Licenciamento e regularização ambiental de rodovias federais: nova regulamentação

Em 19 de julho, foram publicadas a Portaria Interministerial nº 288, do Ministério do Meio Ambiente e do Ministério dos Transportes, e a Portaria nº 289, do Ministério do Meio Ambiente. Apesar de possuírem diversas disposições em comum, as portarias tratam, respectivamente, do Programa de Rodovias Federais Ambientalmente Sustentáveis (PROFAS), para fins de regularização ambiental de rodovias federais, e dos procedimentos a serem adotados pelo IBAMA no licenciamento e regularização ambiental de rodovias federais. Os procedimentos de regularização aplicam-se às rodovias federais pavimentadas que não possuem licença ambiental e que entraram em operação até a data de publicação das portarias. O prazo para assinatura de Termo de Compromisso com o IBAMA visando à regularização de rodovias. encerra-se em 14 de julho de 2014. Com a assinatura do termo, o empreendedor deverá apresentar Relatório de Controle Ambiental para subsidiar a emissão direta de Licença de Operação para a rodovia. Além da regularização, foram estabelecidos procedimentos para o licenciamento ambiental de implantação, pavimentação, duplicação e ampliação de capacidade de rodovias federais. Nesse sentido, além de regulamentar o procedimento ordinário de licenciamento de rodovias, há previsão de sistemáticas específicas de licenciamento simplificado para diversas hipóteses, desde que atendidas determinadas condições. Sobre o procedimento simplificado, vale mencionar a possibilidade de apresentação de estudos mais simples, de emissão direta de Licença de Instalação e de realização de “reuniões técnicas informativas” em substituição a audiências públicas.

Decisão STF: Crimes ambientais

Em 6 de ag0sto, a Primeira Turma do Supremo Tribunal Federal julgou inconstitucional, por maioria de votos, decisão do Superior Tribunal de Justiça que trancava ação penal ambiental em face da Petrobras por não considerar possível seu prosseguimento apenas com a pessoa jurídica no polo passivo. Ao entender que tal decisão feria preceitos constitucionais, pois “a dificuldade de identificar o responsável leva à impossibilidade de imposição de sanção por delitos ambientais”, a Ministra Relatora Rosa Weber afastou a aplicação da teoria da dupla imputação, consolidada no STJ, e entendeu que é possível a responsabilização penal de pessoas jurídicas em crimes ambientais sem a necessidade de imputação simultânea das pessoas físicas que atuaram em seu nome ou em seu benefício. O acórdão não foi publicado.

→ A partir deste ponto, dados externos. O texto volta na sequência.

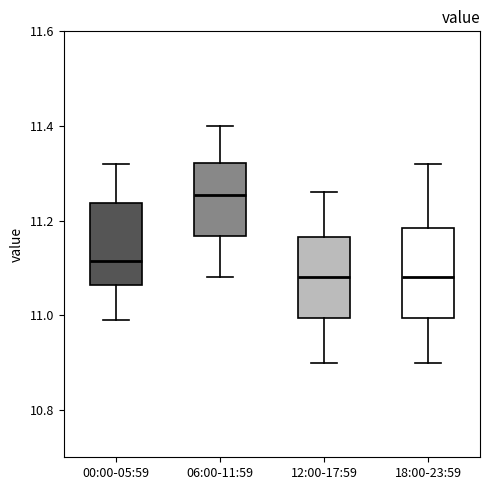

Where does the upper whisker of the box for 00:00-05:59 end on the y-axis? The values are not printed on the chart, so give them approximately, as read against the axis.

11.32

SP: Recurso especial (CONSEMA) e auto de infração ambiental

Em 20 de julho, foi publicada a Deliberação nº 01/2013 do Conselho Estadual de Meio Ambiente de São Paulo (CONSEMA), estabelecendo os princípios, critérios e procedimentos que regulam a apresentação de pedidos de reconsideração e de recursos administrativos de competência do órgão. Nos termos da nova norma, cabe pedido de reconsideração das decisões proferidas pelo CONSEMA, em prazo de 15 dias contado da data da publicação da decisão impugnada. Além disso, a deliberação regulamenta o denominado “recurso especial ao CONSEMA”, cabível contra decisões proferidas em grau de recurso em sede de penalidades de multa de valor superior a 7500 vezes o valor da UFESP, bem como contra a aplicação da penalidade de interdição. O referido recurso especial ao CONSEMA deve ser interposto no prazo de 15 dias da publicação ou notificação da decisão impugnada, devendo ser endereçado à autoridade recorrida, que, caso não reconsidere sua decisão em 5 dias, deverá encaminhar o recurso ao CONSEMA. O recurso especial não possui efeito suspensivo, salvo quanto à penalidade multa.